TASK STATEMENT: Copy the listing below word for word, omitting the pictures.

(Bounding box annotation entries)

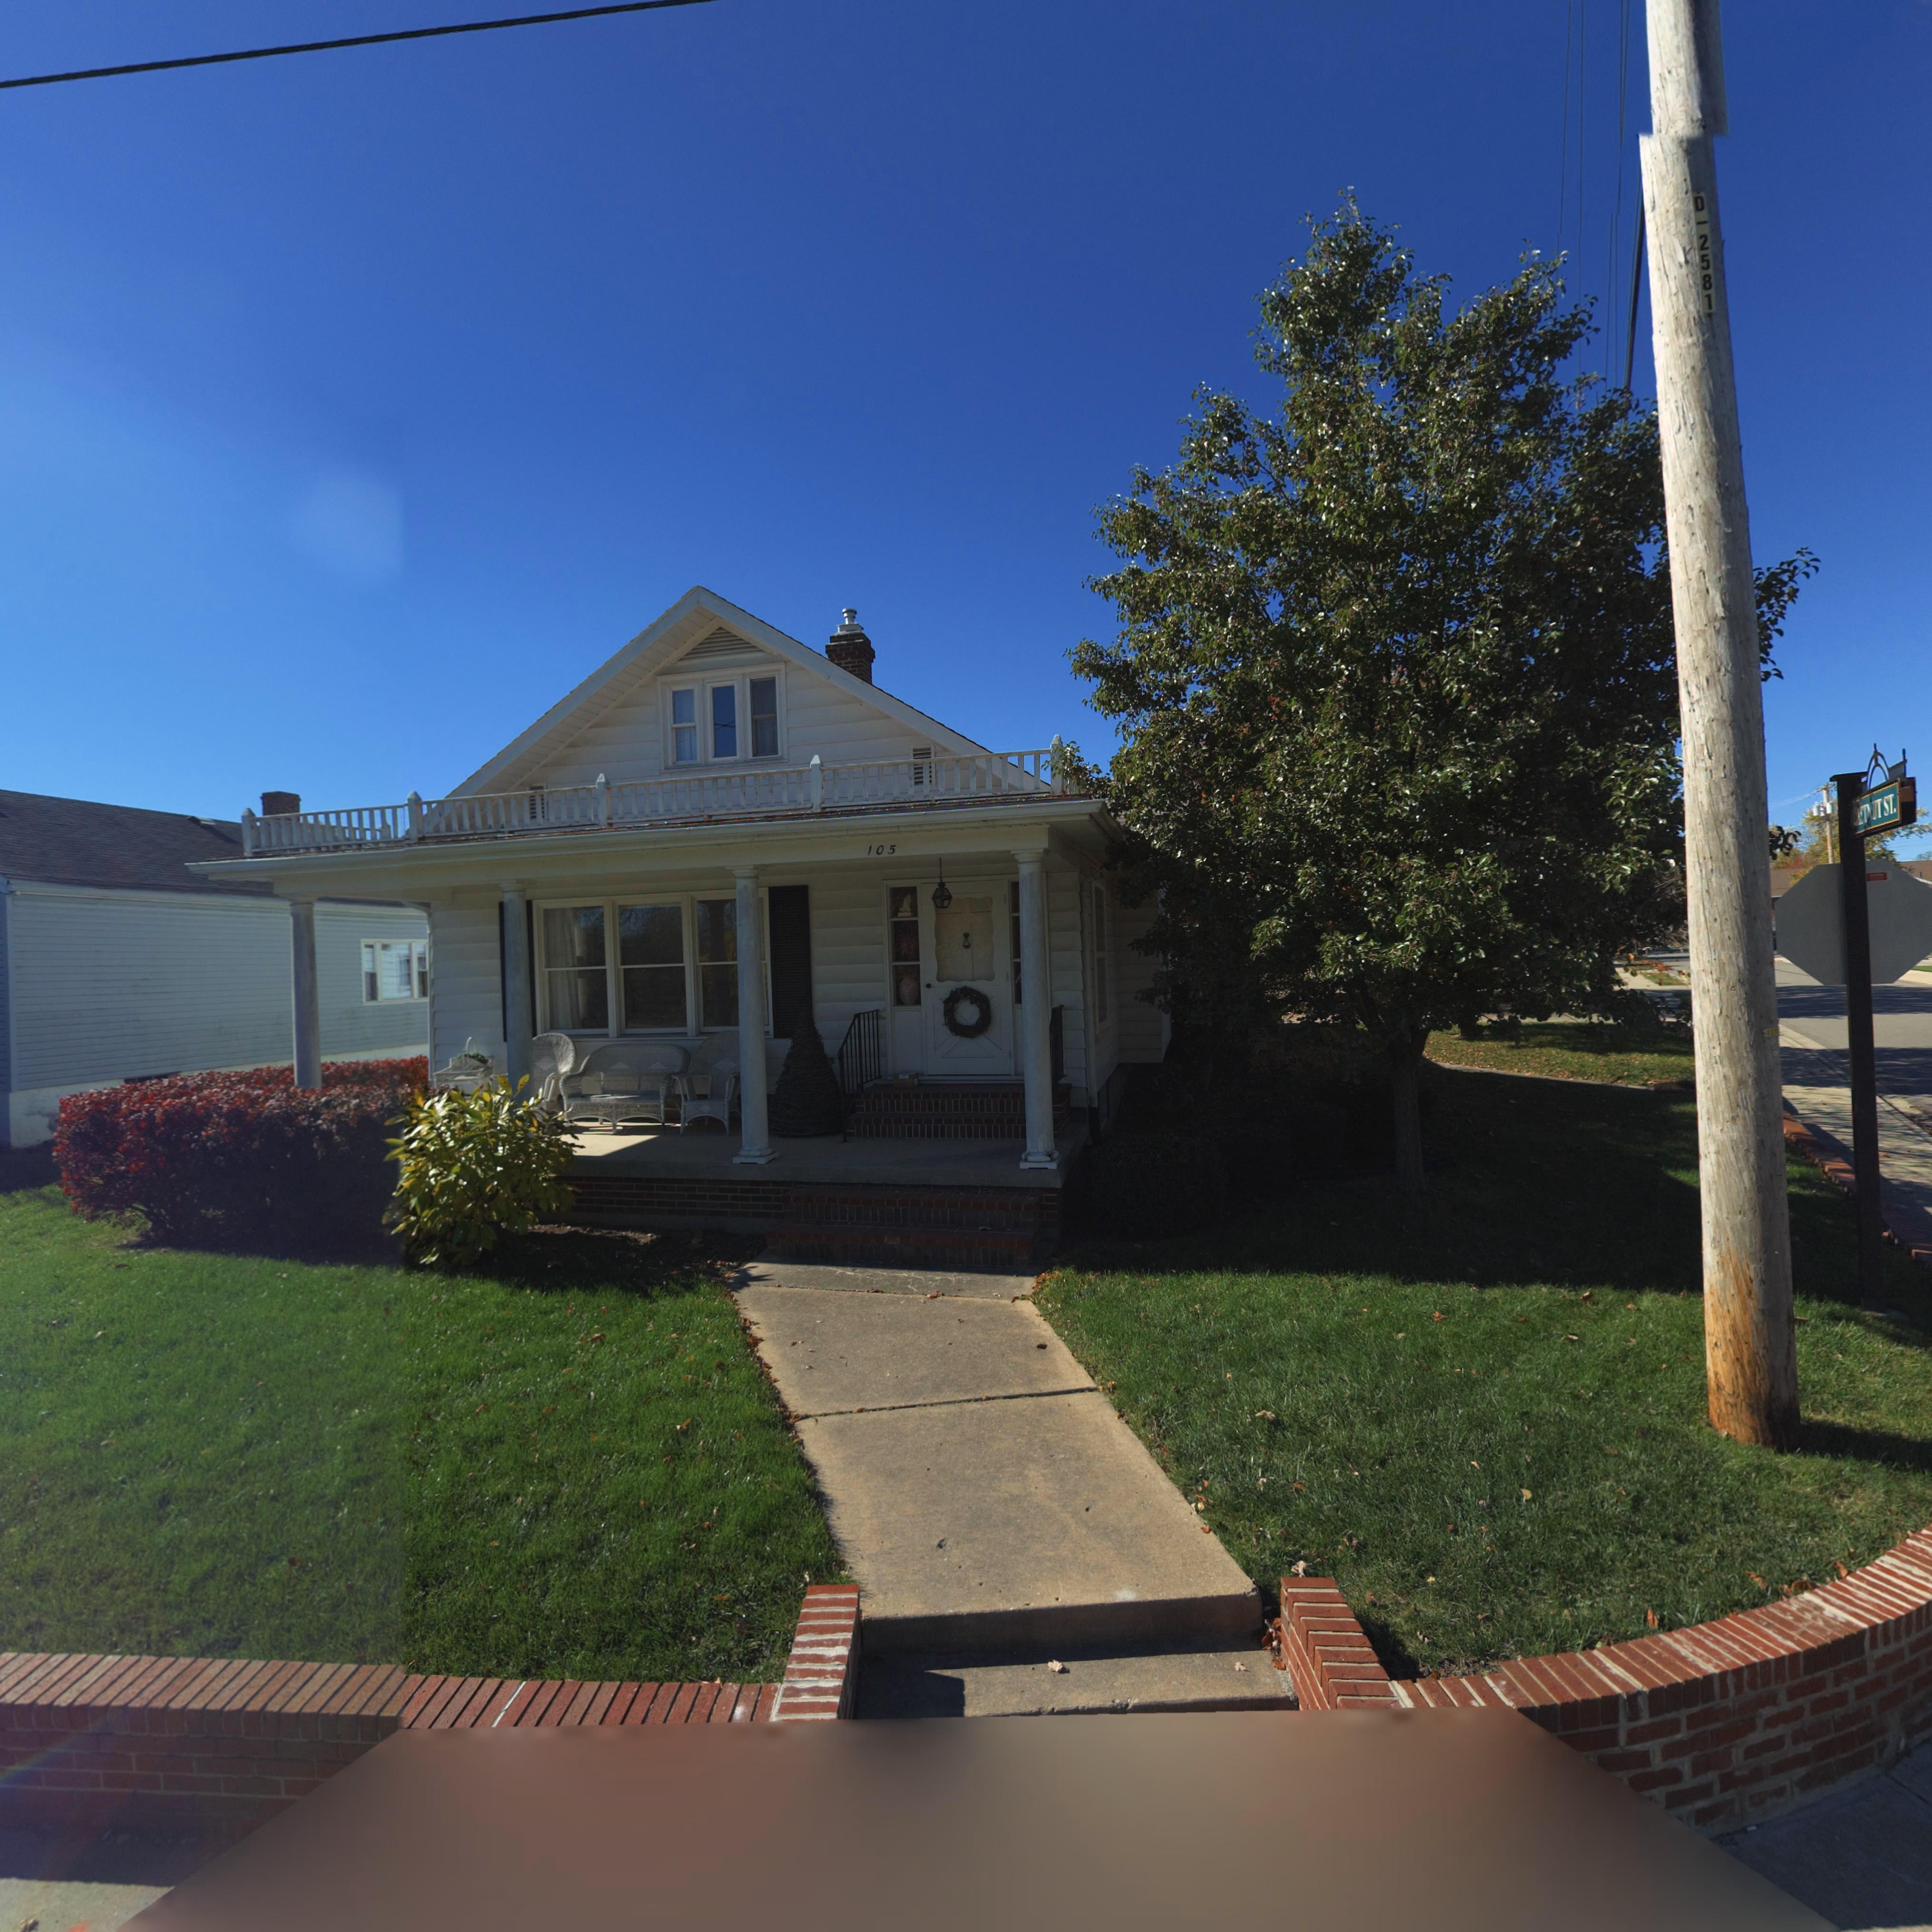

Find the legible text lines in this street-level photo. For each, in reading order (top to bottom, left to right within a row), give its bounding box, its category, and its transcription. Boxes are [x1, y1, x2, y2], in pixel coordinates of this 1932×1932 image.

[1882, 792, 1897, 818] StreetName: ST.
[866, 843, 898, 856] StreetNumber: 105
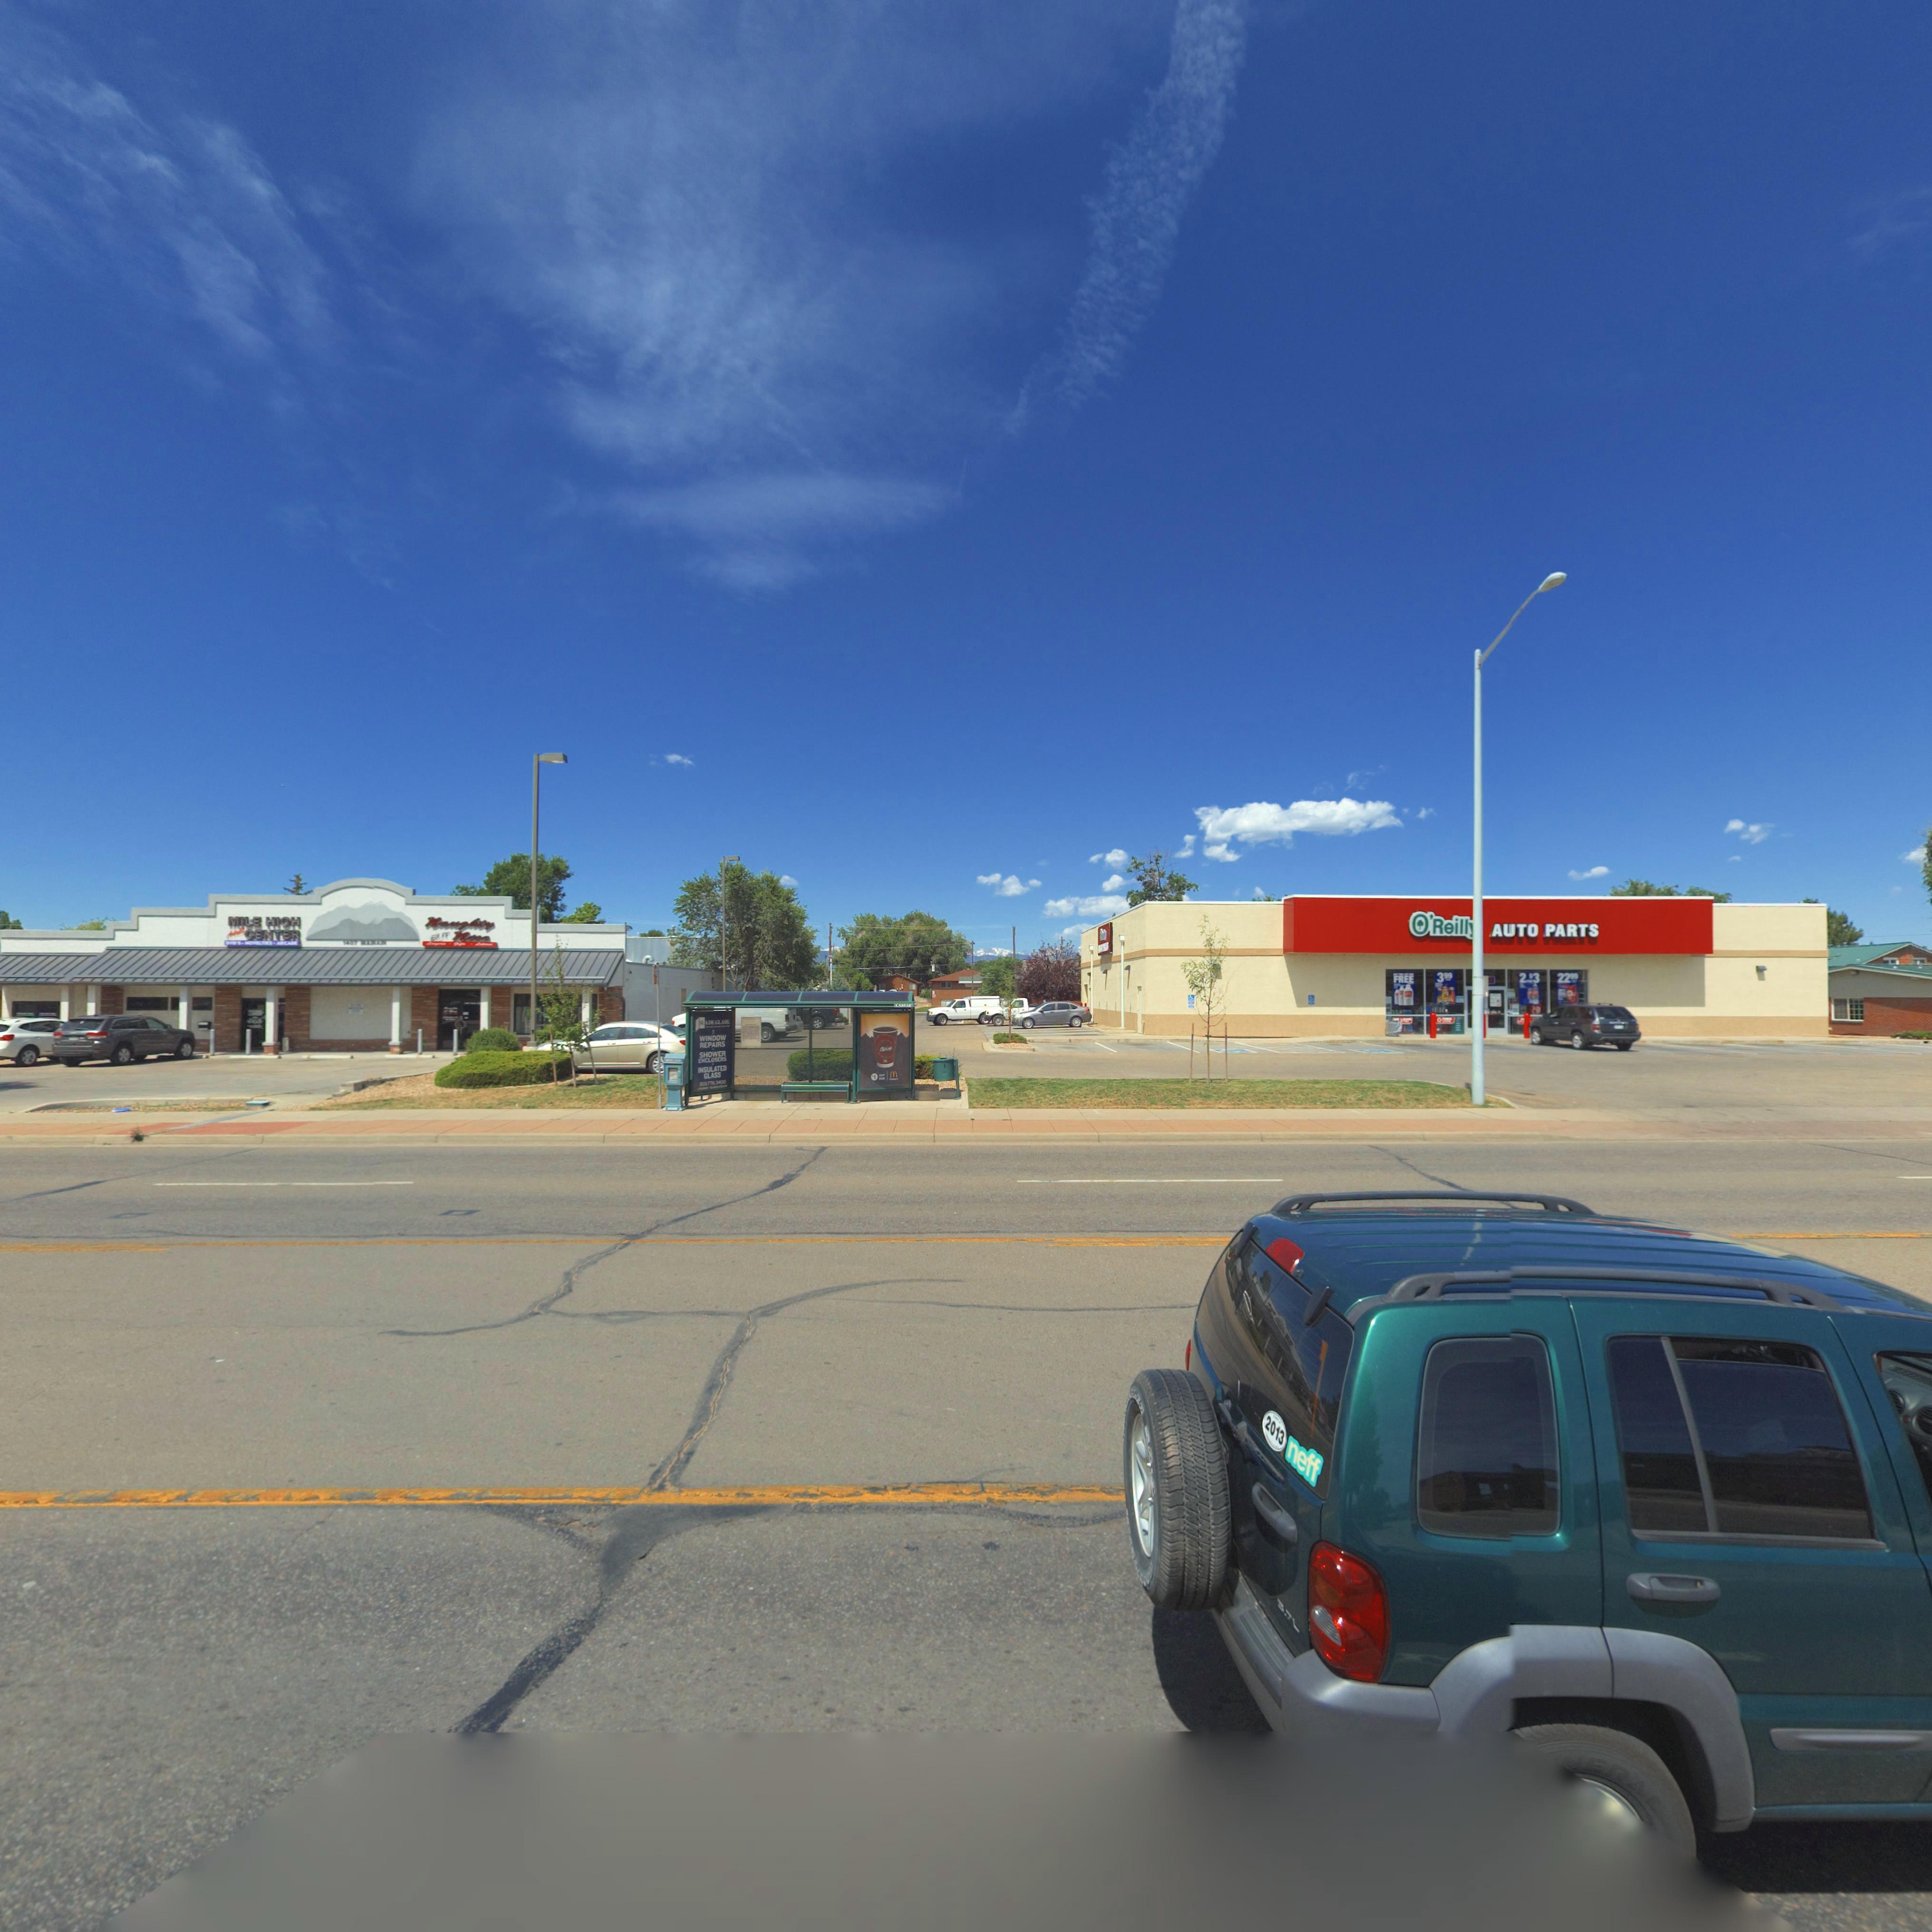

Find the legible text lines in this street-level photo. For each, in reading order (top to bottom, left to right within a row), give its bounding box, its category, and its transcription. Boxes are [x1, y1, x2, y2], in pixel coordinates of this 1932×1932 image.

[228, 916, 301, 927] BusinessName: MILE HIGH
[424, 915, 495, 930] BusinessName: na*ghty
[1409, 910, 1600, 939] BusinessName: *'Reill* AUTO PARTS
[245, 929, 301, 940] BusinessName: CENTER
[429, 930, 451, 941] BusinessName: BUT
[452, 930, 492, 941] BusinessName: ni**
[342, 939, 359, 945] StreetNumber: 1407
[360, 938, 387, 945] StreetName: MA**N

FULL SOLUTION:
Find the legible text lines in this street-level photo. For each, in reading order (top to bottom, left to right within a row), give its bounding box, its category, and its transcription. Boxes are [x1, y1, x2, y2], in pixel coordinates of this 1932×1932 image.

[1882, 792, 1897, 818] StreetName: ST.
[866, 843, 898, 856] StreetNumber: 105

Find the legible text lines in this street-level photo. For each, in reading order (top to bottom, left to right within a row), give its bounding box, its category, and its transcription. Boxes are [x1, y1, x2, y2], in pixel coordinates of this 1932×1932 image.

[228, 916, 301, 927] BusinessName: MILE HIGH
[424, 915, 495, 930] BusinessName: na*ghty
[1409, 910, 1600, 939] BusinessName: *'Reill* AUTO PARTS
[245, 929, 301, 940] BusinessName: CENTER
[429, 930, 451, 941] BusinessName: BUT
[452, 930, 492, 941] BusinessName: ni**
[342, 939, 359, 945] StreetNumber: 1407
[360, 938, 387, 945] StreetName: MA**N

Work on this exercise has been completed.